───── STUDY MATERIAL ─────

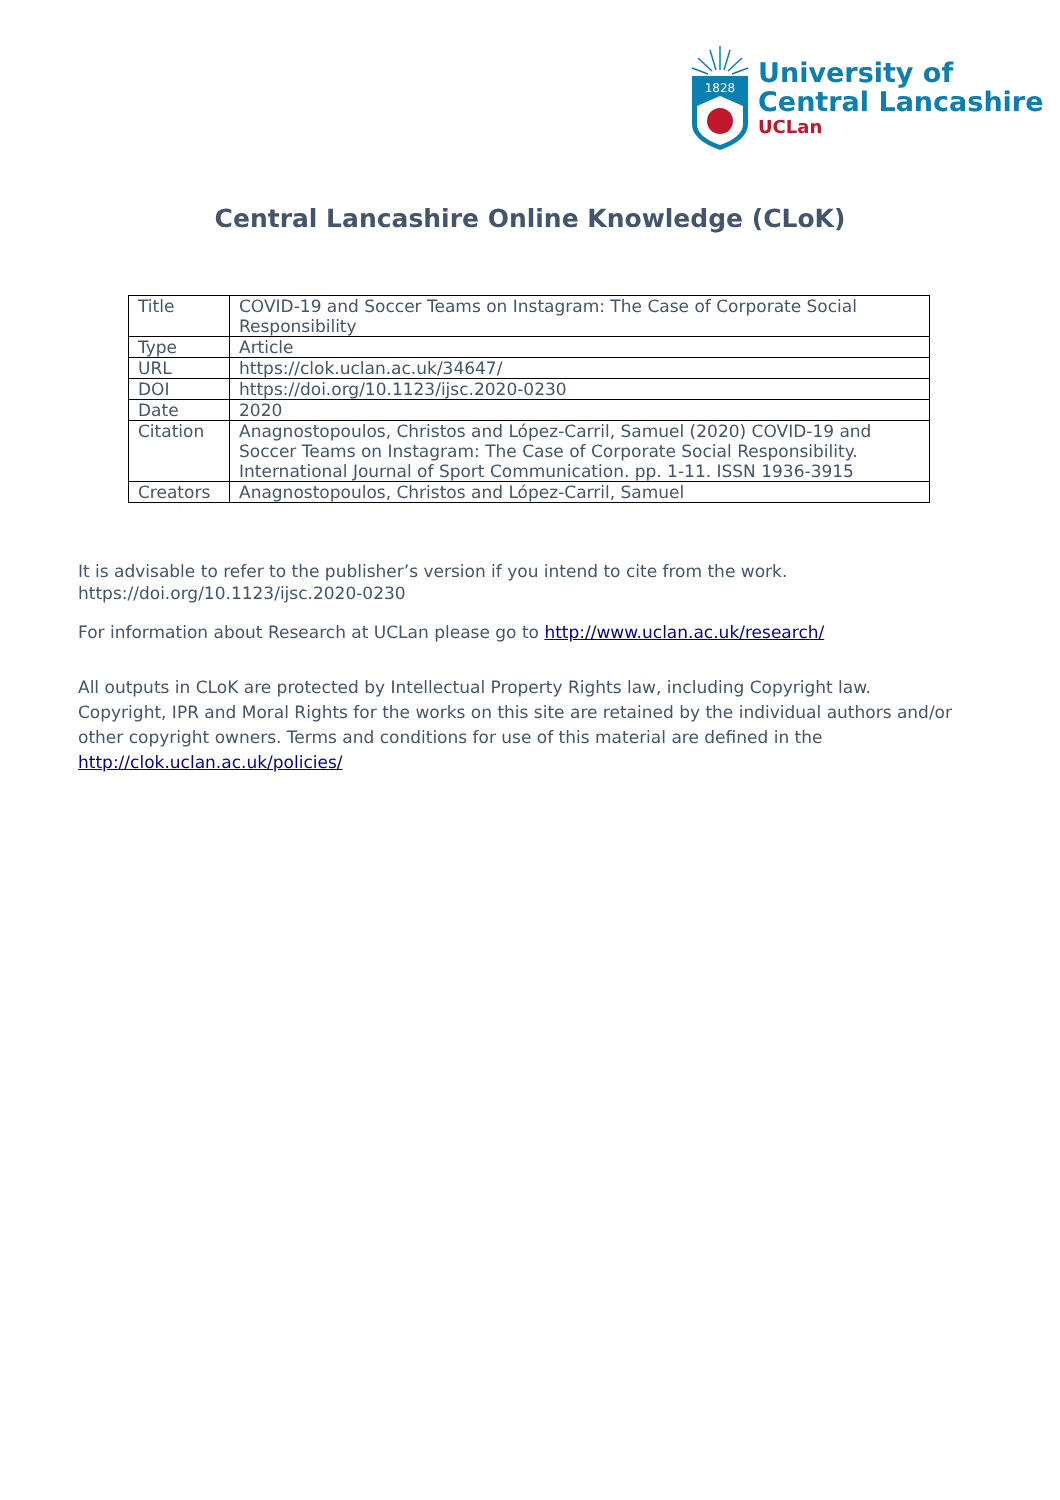1828
University of
Central Lancashire
UCLan
Central Lancashire Online Knowledge (CLoK)
| Title | COVID-19 and Soccer Teams on Instagram: The Case of Corporate Social Responsibility |
| Type | Article |
| URL | https://clok.uclan.ac.uk/34647/ |
| DOI | https://doi.org/10.1123/ijsc.2020-0230 |
| Date | 2020 |
| Citation | Anagnostopoulos, Christos and López-Carril, Samuel (2020) COVID-19 and Soccer Teams on Instagram: The Case of Corporate Social Responsibility. International Journal of Sport Communication. pp. 1-11. ISSN 1936-3915 |
| Creators | Anagnostopoulos, Christos and López-Carril, Samuel |
It is advisable to refer to the publisher’s version if you intend to cite from the work. https://doi.org/10.1123/ijsc.2020-0230
For information about Research at UCLan please go to http://www.uclan.ac.uk/research/
All outputs in CLoK are protected by Intellectual Property Rights law, including Copyright law. Copyright, IPR and Moral Rights for the works on this site are retained by the individual authors and/or other copyright owners. Terms and conditions for use of this material are defined in the http://clok.uclan.ac.uk/policies/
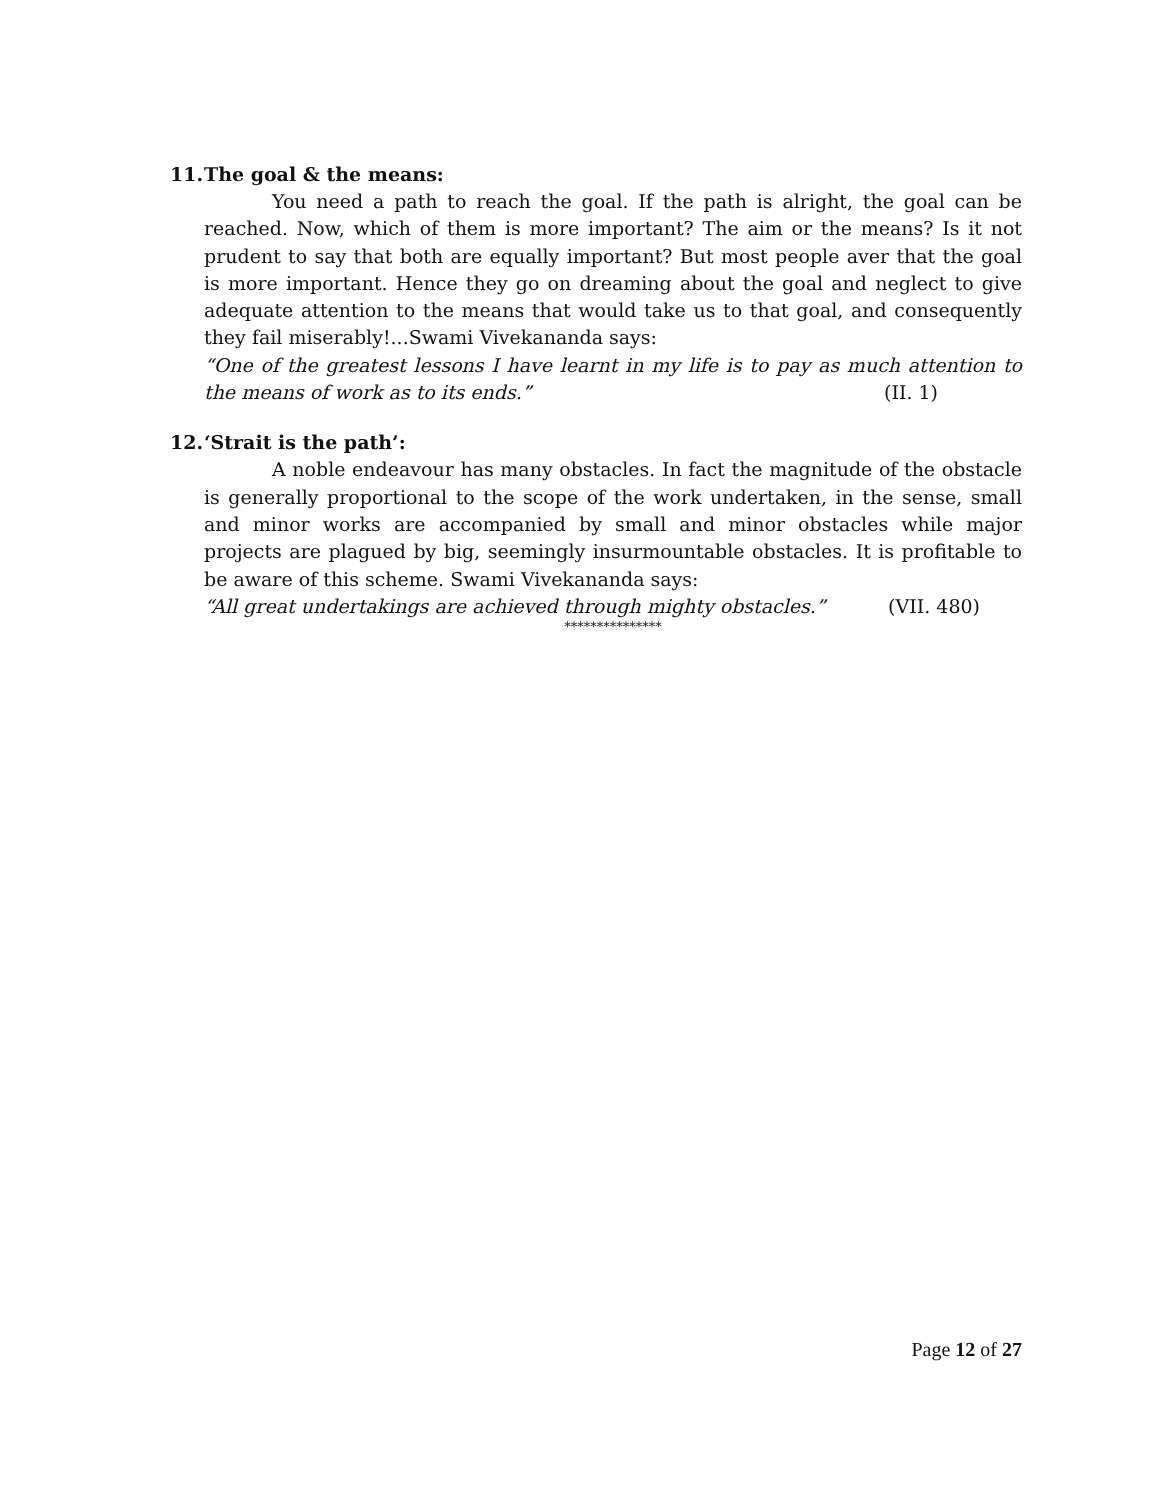11. The goal & the means:
You need a path to reach the goal. If the path is alright, the goal can be reached. Now, which of them is more important? The aim or the means? Is it not prudent to say that both are equally important? But most people aver that the goal is more important. Hence they go on dreaming about the goal and neglect to give adequate attention to the means that would take us to that goal, and consequently they fail miserably!...Swami Vivekananda says:
“One of the greatest lessons I have learnt in my life is to pay as much attention to the means of work as to its ends.” (II. 1)
12. ‘Strait is the path’:
A noble endeavour has many obstacles. In fact the magnitude of the obstacle is generally proportional to the scope of the work undertaken, in the sense, small and minor works are accompanied by small and minor obstacles while major projects are plagued by big, seemingly insurmountable obstacles. It is profitable to be aware of this scheme. Swami Vivekananda says:
“All great undertakings are achieved through mighty obstacles.” (VII. 480)
***************
Page 12 of 27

─────

WORK ITEM. Output only the lines from the one that contains "12. ‘Strait is" through the final line of the records, exactly as given.

OUTPUT FOR THIS TASK.
12. ‘Strait is the path’:
A noble endeavour has many obstacles. In fact the magnitude of the obstacle is generally proportional to the scope of the work undertaken, in the sense, small and minor works are accompanied by small and minor obstacles while major projects are plagued by big, seemingly insurmountable obstacles. It is profitable to be aware of this scheme. Swami Vivekananda says:
“All great undertakings are achieved through mighty obstacles.” (VII. 480)
***************
Page 12 of 27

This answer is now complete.